Let's choose the point where the stone is thrown from the bridge as the origin \((y=0)\).
Let the upward direction be positive, and the downward direction be negative.
Given values:
Initial velocity, \(u = +5 \operatorname{ms}^{-1}\) (positive because it's upwards).
Time taken to strike the water, \(t = 3 \operatorname{s}\).
Acceleration due to gravity, \(a = -10 \operatorname{ms}^{-2}\) (negative because it acts downwards).
We need to find the height of the bridge above the water surface, let's call it \(h\).
When the stone strikes the water below the bridge, its final position (displacement from the origin) will be \(-h\) (since it's below the starting point). So, \(s = -h\). 

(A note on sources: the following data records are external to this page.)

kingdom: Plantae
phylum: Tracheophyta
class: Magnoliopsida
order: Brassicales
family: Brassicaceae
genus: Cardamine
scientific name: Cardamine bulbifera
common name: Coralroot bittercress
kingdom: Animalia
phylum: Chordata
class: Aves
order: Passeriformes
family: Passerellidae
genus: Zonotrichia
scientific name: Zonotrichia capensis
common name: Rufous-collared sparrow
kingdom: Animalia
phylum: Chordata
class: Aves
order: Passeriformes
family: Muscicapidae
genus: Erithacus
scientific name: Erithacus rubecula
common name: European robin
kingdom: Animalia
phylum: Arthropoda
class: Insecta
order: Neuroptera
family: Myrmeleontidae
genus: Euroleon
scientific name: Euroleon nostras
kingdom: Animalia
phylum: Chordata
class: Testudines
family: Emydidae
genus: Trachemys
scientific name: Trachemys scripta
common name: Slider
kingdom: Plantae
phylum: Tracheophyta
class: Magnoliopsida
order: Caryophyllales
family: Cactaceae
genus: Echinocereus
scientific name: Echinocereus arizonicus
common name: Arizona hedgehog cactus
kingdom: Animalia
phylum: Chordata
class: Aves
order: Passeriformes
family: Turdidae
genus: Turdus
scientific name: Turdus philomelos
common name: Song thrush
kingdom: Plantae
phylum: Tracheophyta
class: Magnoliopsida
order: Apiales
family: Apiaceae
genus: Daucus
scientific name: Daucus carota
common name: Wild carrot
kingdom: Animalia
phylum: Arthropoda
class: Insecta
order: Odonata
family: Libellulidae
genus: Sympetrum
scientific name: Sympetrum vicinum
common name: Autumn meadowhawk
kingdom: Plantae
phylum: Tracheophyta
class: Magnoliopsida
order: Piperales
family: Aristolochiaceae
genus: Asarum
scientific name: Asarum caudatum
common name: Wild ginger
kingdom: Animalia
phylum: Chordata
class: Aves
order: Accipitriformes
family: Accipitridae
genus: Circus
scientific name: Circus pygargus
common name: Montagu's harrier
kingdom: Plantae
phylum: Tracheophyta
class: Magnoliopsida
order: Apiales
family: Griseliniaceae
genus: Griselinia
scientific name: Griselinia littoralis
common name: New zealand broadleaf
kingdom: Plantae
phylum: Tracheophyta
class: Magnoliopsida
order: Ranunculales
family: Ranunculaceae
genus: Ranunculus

Step 2: Apply the appropriate kinematic equation.
We use the second equation of motion, which relates displacement, initial velocity, acceleration, and time: \[ s = ut + \frac{1}{2}at^2 \] Step 3: Substitute the values and solve for \(h\).
Substitute the known values into the equation: \[ -h = (5)(3) + \frac{1}{2}(-10)(3)^2 \] \[ -h = 15 + \frac{1}{2}(-10)(9) \] \[ -h = 15 - 5(9) \] \[ -h = 15 - 45 \] \[ -h = -30 \] \[ h = 30 \operatorname{m} \] Step 4: State the conclusion.
The height of the bridge above the water surface is 30 meters. The final answer is $\boxed{30 \operatorname{m}}$.